- THE PROBLEM
All records below must be reproduced exactly, although any pictures they contain are to be omitted.

- Dataset entries
<<<<

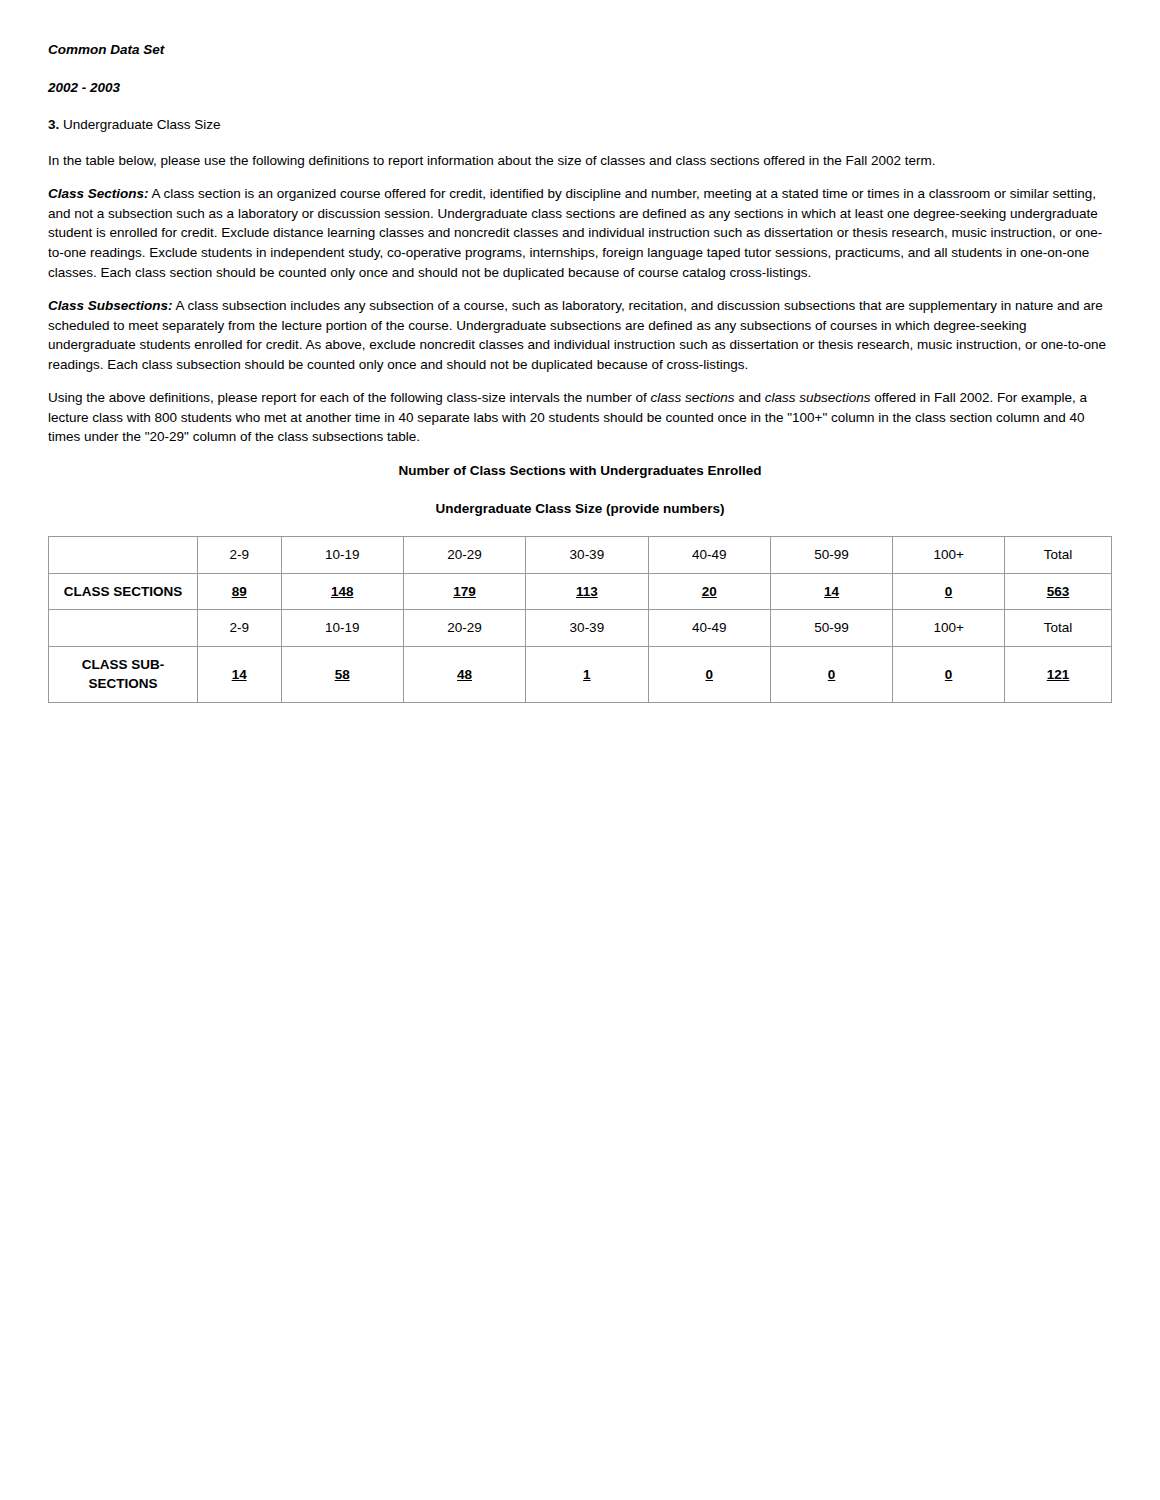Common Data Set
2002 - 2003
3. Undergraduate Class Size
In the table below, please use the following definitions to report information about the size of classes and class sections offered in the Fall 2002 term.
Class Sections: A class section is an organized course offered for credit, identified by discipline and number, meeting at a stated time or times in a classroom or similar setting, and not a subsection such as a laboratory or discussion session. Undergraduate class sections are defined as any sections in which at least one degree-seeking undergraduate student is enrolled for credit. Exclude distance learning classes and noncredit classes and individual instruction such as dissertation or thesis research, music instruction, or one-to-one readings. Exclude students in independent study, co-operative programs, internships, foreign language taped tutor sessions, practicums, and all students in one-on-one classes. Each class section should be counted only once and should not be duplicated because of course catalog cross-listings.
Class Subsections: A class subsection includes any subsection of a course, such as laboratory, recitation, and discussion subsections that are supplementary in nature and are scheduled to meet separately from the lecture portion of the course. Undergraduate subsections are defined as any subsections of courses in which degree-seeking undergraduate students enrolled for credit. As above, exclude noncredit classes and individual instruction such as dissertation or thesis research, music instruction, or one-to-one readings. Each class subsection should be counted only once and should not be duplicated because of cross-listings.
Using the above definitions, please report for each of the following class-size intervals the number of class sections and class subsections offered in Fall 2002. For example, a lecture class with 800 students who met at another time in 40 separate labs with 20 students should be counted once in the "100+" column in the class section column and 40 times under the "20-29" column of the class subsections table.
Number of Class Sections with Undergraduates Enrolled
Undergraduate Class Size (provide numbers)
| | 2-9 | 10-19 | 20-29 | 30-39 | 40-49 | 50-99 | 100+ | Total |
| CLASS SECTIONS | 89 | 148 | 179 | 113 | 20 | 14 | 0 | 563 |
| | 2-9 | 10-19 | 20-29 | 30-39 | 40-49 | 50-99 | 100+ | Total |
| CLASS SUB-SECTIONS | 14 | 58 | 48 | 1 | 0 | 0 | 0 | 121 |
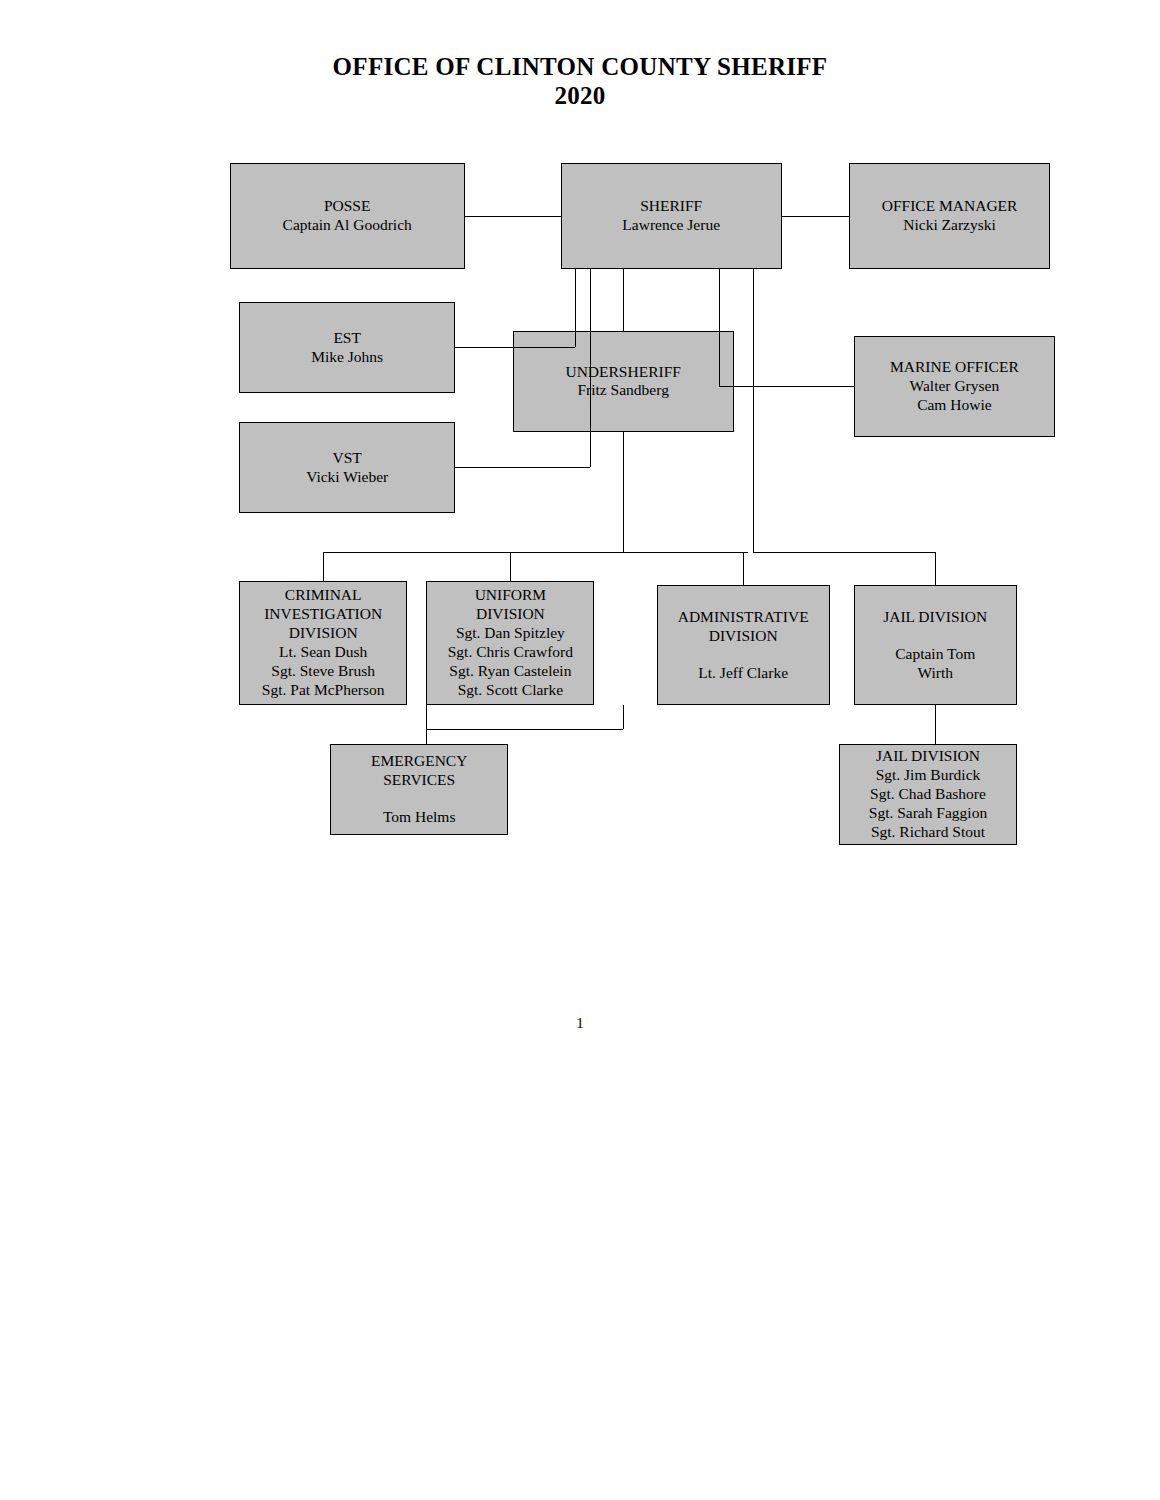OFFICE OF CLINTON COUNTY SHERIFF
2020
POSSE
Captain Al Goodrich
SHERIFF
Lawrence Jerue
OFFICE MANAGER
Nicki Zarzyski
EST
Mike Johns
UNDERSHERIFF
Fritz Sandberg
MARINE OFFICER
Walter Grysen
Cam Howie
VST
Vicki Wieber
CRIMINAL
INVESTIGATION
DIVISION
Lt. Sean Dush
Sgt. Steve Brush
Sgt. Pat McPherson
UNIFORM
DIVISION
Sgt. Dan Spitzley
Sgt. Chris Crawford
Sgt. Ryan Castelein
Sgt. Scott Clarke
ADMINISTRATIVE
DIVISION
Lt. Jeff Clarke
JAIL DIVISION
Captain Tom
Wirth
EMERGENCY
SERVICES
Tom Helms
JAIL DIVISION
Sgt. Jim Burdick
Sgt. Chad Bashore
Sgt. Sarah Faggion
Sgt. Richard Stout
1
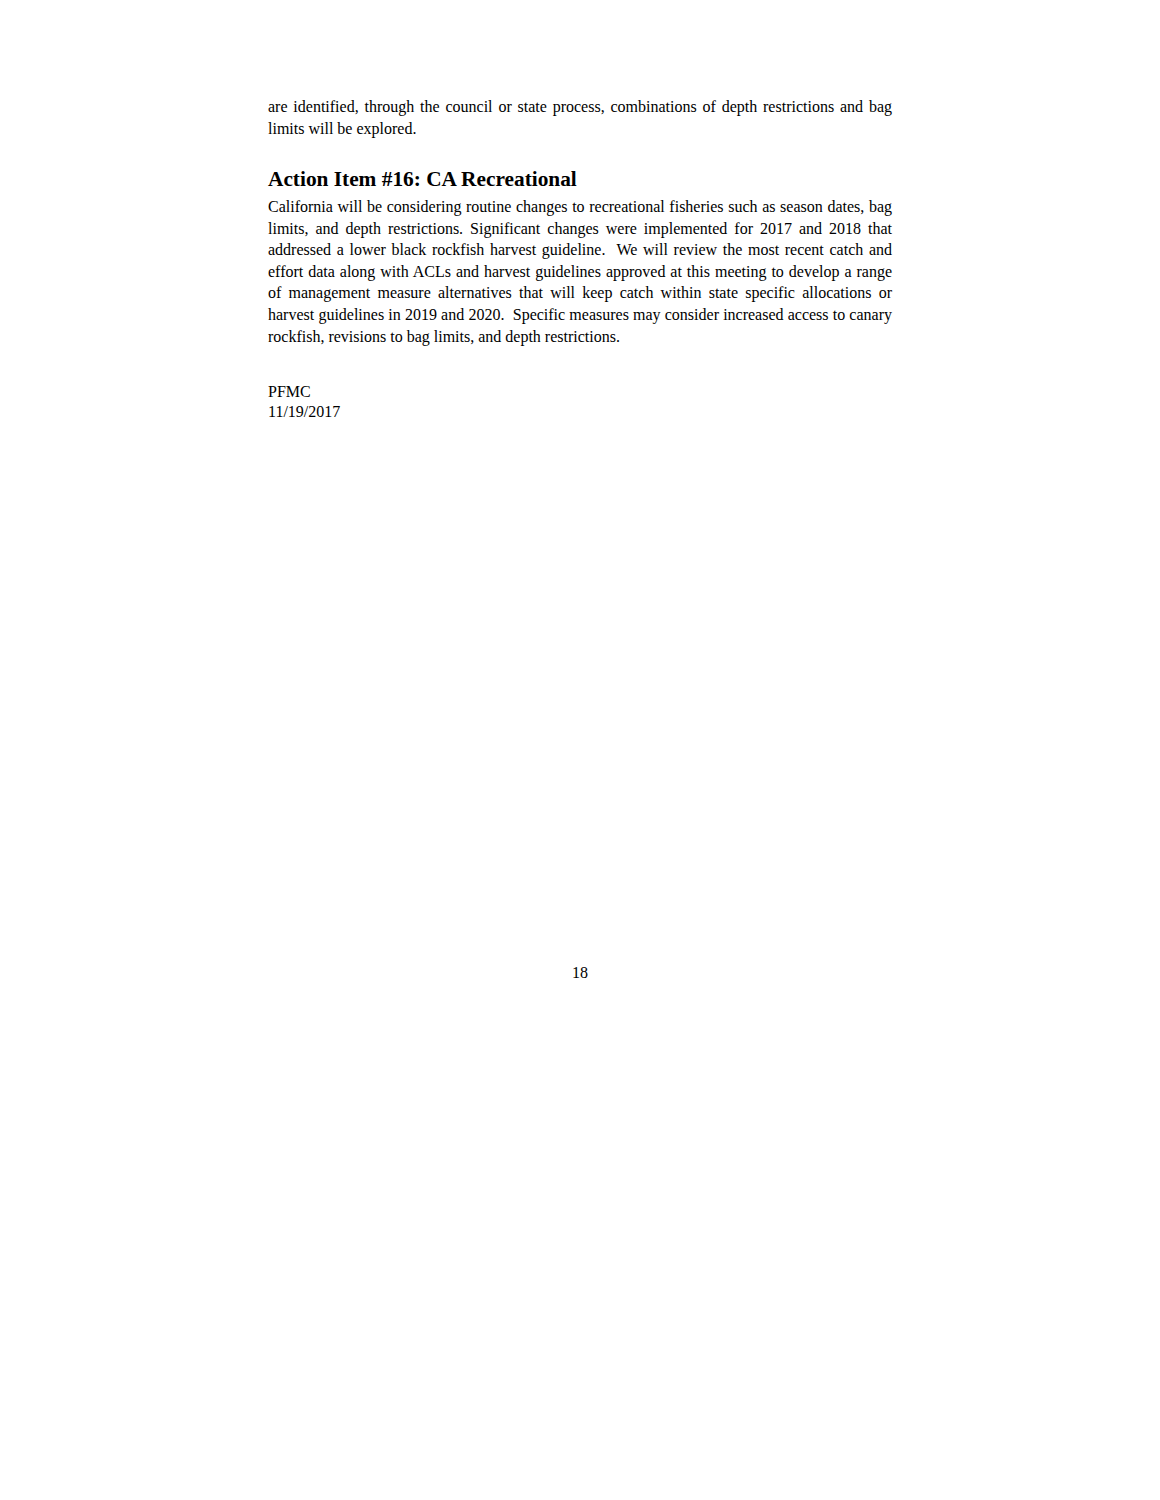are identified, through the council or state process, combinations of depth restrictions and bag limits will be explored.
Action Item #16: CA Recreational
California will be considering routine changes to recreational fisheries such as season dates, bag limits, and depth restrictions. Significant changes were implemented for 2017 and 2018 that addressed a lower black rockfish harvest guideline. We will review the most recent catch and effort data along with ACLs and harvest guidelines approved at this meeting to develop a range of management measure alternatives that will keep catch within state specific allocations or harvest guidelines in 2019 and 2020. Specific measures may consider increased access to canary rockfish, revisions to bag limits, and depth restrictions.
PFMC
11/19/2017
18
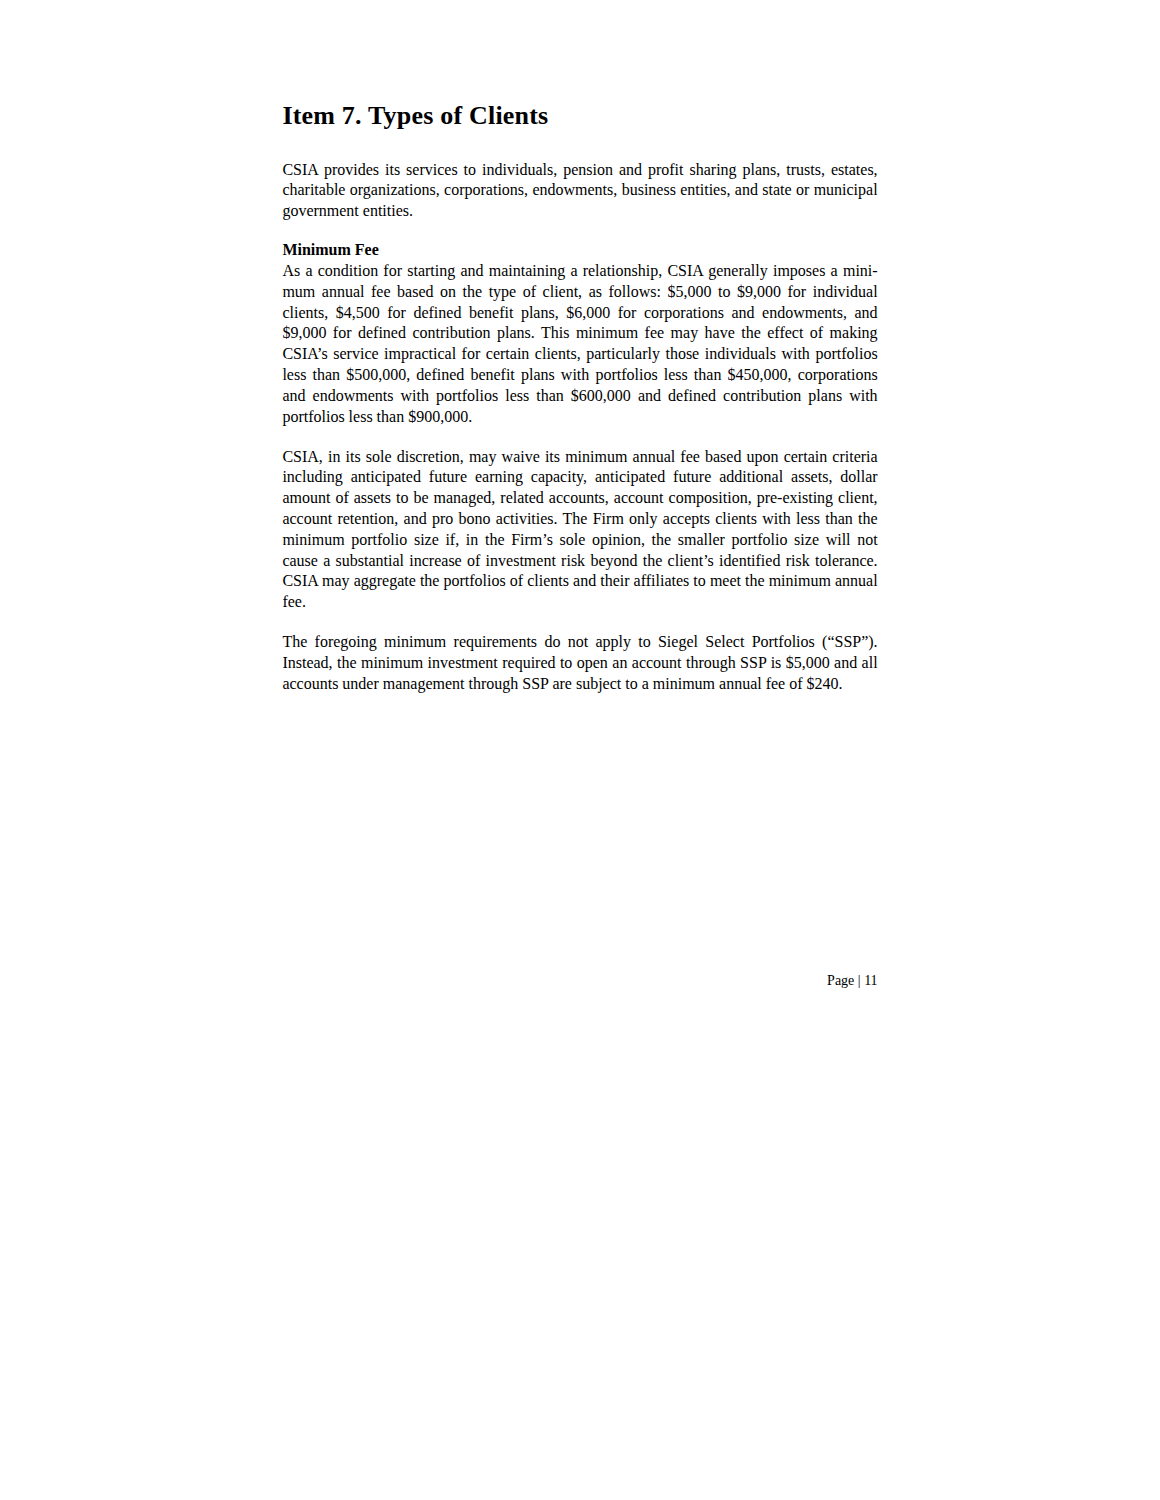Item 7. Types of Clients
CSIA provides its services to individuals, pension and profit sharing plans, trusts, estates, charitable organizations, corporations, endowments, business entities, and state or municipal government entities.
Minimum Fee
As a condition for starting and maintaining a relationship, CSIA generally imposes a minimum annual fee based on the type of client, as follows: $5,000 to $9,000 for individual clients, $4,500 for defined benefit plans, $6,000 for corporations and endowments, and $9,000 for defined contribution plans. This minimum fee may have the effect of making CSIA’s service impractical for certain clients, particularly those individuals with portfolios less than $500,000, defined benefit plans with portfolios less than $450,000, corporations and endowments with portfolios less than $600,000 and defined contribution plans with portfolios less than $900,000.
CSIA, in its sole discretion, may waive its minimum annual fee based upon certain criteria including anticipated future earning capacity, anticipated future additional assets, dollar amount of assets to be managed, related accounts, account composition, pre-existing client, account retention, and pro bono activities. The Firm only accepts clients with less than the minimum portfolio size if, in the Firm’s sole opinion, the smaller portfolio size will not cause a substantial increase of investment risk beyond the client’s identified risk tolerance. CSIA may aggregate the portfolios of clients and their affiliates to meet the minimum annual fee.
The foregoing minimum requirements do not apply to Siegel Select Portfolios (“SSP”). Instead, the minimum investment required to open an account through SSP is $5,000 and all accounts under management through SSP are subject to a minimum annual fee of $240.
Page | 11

>>>>

- RESULT FOR THIS TASK
Common Data Set
2002 - 2003
3. Undergraduate Class Size
In the table below, please use the following definitions to report information about the size of classes and class sections offered in the Fall 2002 term.
Class Sections: A class section is an organized course offered for credit, identified by discipline and number, meeting at a stated time or times in a classroom or similar setting, and not a subsection such as a laboratory or discussion session. Undergraduate class sections are defined as any sections in which at least one degree-seeking undergraduate student is enrolled for credit. Exclude distance learning classes and noncredit classes and individual instruction such as dissertation or thesis research, music instruction, or one-to-one readings. Exclude students in independent study, co-operative programs, internships, foreign language taped tutor sessions, practicums, and all students in one-on-one classes. Each class section should be counted only once and should not be duplicated because of course catalog cross-listings.
Class Subsections: A class subsection includes any subsection of a course, such as laboratory, recitation, and discussion subsections that are supplementary in nature and are scheduled to meet separately from the lecture portion of the course. Undergraduate subsections are defined as any subsections of courses in which degree-seeking undergraduate students enrolled for credit. As above, exclude noncredit classes and individual instruction such as dissertation or thesis research, music instruction, or one-to-one readings. Each class subsection should be counted only once and should not be duplicated because of cross-listings.
Using the above definitions, please report for each of the following class-size intervals the number of class sections and class subsections offered in Fall 2002. For example, a lecture class with 800 students who met at another time in 40 separate labs with 20 students should be counted once in the "100+" column in the class section column and 40 times under the "20-29" column of the class subsections table.
Number of Class Sections with Undergraduates Enrolled
Undergraduate Class Size (provide numbers)
| | 2-9 | 10-19 | 20-29 | 30-39 | 40-49 | 50-99 | 100+ | Total |
| CLASS SECTIONS | 89 | 148 | 179 | 113 | 20 | 14 | 0 | 563 |
| | 2-9 | 10-19 | 20-29 | 30-39 | 40-49 | 50-99 | 100+ | Total |
| CLASS SUB-SECTIONS | 14 | 58 | 48 | 1 | 0 | 0 | 0 | 121 |
OFFICE OF CLINTON COUNTY SHERIFF
2020
POSSE
Captain Al Goodrich
SHERIFF
Lawrence Jerue
OFFICE MANAGER
Nicki Zarzyski
EST
Mike Johns
UNDERSHERIFF
Fritz Sandberg
MARINE OFFICER
Walter Grysen
Cam Howie
VST
Vicki Wieber
CRIMINAL
INVESTIGATION
DIVISION
Lt. Sean Dush
Sgt. Steve Brush
Sgt. Pat McPherson
UNIFORM
DIVISION
Sgt. Dan Spitzley
Sgt. Chris Crawford
Sgt. Ryan Castelein
Sgt. Scott Clarke
ADMINISTRATIVE
DIVISION
Lt. Jeff Clarke
JAIL DIVISION
Captain Tom
Wirth
EMERGENCY
SERVICES
Tom Helms
JAIL DIVISION
Sgt. Jim Burdick
Sgt. Chad Bashore
Sgt. Sarah Faggion
Sgt. Richard Stout
1
are identified, through the council or state process, combinations of depth restrictions and bag limits will be explored.
Action Item #16: CA Recreational
California will be considering routine changes to recreational fisheries such as season dates, bag limits, and depth restrictions. Significant changes were implemented for 2017 and 2018 that addressed a lower black rockfish harvest guideline. We will review the most recent catch and effort data along with ACLs and harvest guidelines approved at this meeting to develop a range of management measure alternatives that will keep catch within state specific allocations or harvest guidelines in 2019 and 2020. Specific measures may consider increased access to canary rockfish, revisions to bag limits, and depth restrictions.
PFMC
11/19/2017
18
Item 7. Types of Clients
CSIA provides its services to individuals, pension and profit sharing plans, trusts, estates, charitable organizations, corporations, endowments, business entities, and state or municipal government entities.
Minimum Fee
As a condition for starting and maintaining a relationship, CSIA generally imposes a minimum annual fee based on the type of client, as follows: $5,000 to $9,000 for individual clients, $4,500 for defined benefit plans, $6,000 for corporations and endowments, and $9,000 for defined contribution plans. This minimum fee may have the effect of making CSIA’s service impractical for certain clients, particularly those individuals with portfolios less than $500,000, defined benefit plans with portfolios less than $450,000, corporations and endowments with portfolios less than $600,000 and defined contribution plans with portfolios less than $900,000.
CSIA, in its sole discretion, may waive its minimum annual fee based upon certain criteria including anticipated future earning capacity, anticipated future additional assets, dollar amount of assets to be managed, related accounts, account composition, pre-existing client, account retention, and pro bono activities. The Firm only accepts clients with less than the minimum portfolio size if, in the Firm’s sole opinion, the smaller portfolio size will not cause a substantial increase of investment risk beyond the client’s identified risk tolerance. CSIA may aggregate the portfolios of clients and their affiliates to meet the minimum annual fee.
The foregoing minimum requirements do not apply to Siegel Select Portfolios (“SSP”). Instead, the minimum investment required to open an account through SSP is $5,000 and all accounts under management through SSP are subject to a minimum annual fee of $240.
Page | 11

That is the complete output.